King Dingane had suddenly woken up to the realisation that religion and education could be the ploys the colonialists used to lull indigenous people into submission - before taking their land.

He had been told by one Jacob Msimbithi, originally from Xhosaland, that's how the colonisers had conquered and subjugated the various Xhosa kingdoms.

A lot of water has passed under the bridge. Indigenous kingdoms no longer exist. Even the British Empire that smashed them is but a shadow of its former self. That's how history works - it has a wheel that keeps turning. At any rate, while the colonialists were still in charge, the indigenous person felt their presence. He was at their mercy.

Just when the indigenous people thought colonialism was coming to an end, a more insidious regime took over in 1948. The National Party's ascendency to power took the violent, racist rule started by the British colonialists to a new, evil level.

Reeling from these combined blows, indigenous people - in the absence of any other viable alternatives - began to embrace Western education as their salvation from the jackboot of oppression.
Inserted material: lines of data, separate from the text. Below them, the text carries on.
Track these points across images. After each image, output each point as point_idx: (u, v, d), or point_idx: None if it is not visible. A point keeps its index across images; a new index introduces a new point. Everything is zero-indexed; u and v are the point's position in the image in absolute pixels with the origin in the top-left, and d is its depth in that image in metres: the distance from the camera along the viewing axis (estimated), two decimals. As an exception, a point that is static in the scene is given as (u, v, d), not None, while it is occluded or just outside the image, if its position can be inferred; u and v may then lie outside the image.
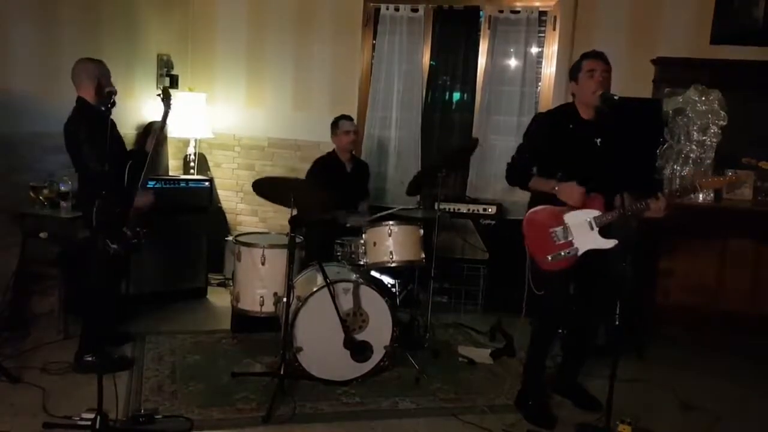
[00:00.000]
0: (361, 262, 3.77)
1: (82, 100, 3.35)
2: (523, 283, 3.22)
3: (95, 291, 3.41)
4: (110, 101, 2.87)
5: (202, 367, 3.60)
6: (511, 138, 5.12)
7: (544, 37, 5.20)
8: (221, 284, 5.15)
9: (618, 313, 2.77)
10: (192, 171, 5.39)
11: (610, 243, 3.06)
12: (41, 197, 3.84)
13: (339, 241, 3.92)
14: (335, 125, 4.47)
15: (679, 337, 4.25)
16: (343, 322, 3.37)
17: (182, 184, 4.78)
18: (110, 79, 3.39)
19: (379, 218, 3.99)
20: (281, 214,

Yes, they fought that the education being given to them be meaningful, and not be yet another means to make them semi-literate drawers of water and hewers of wood. These thoughts came to me just as soon as I'd finished reading this Peter Becker biography on King Dingane.

I couldn't help but ruminate on my people's long, drawn-out struggle for a better, meaningful education. The lives we have lost in this struggle.

It is painful that almost 200 years later, thousands of black children are still learning from under trees.

One of the weekend papers ran a touching story about children who live on an island in Kosi Bay and have to cross crocodile- and hippo-infested waters every day to get to school.

Yes, the story in the paper has a nice ending: the KwaZulu-Natal education department has just unveiled an aluminium ferry that will get the children to and from the island. Let's give praise where it is due. Well done.

One hopes that this success story will be an inspiration to other local government agencies to step into the breach - build schools, repair schools that need to be repaired, help with the transportation of the needy.

Education, as I keep saying, might just be this country's salvation. We ignore it at our own peril.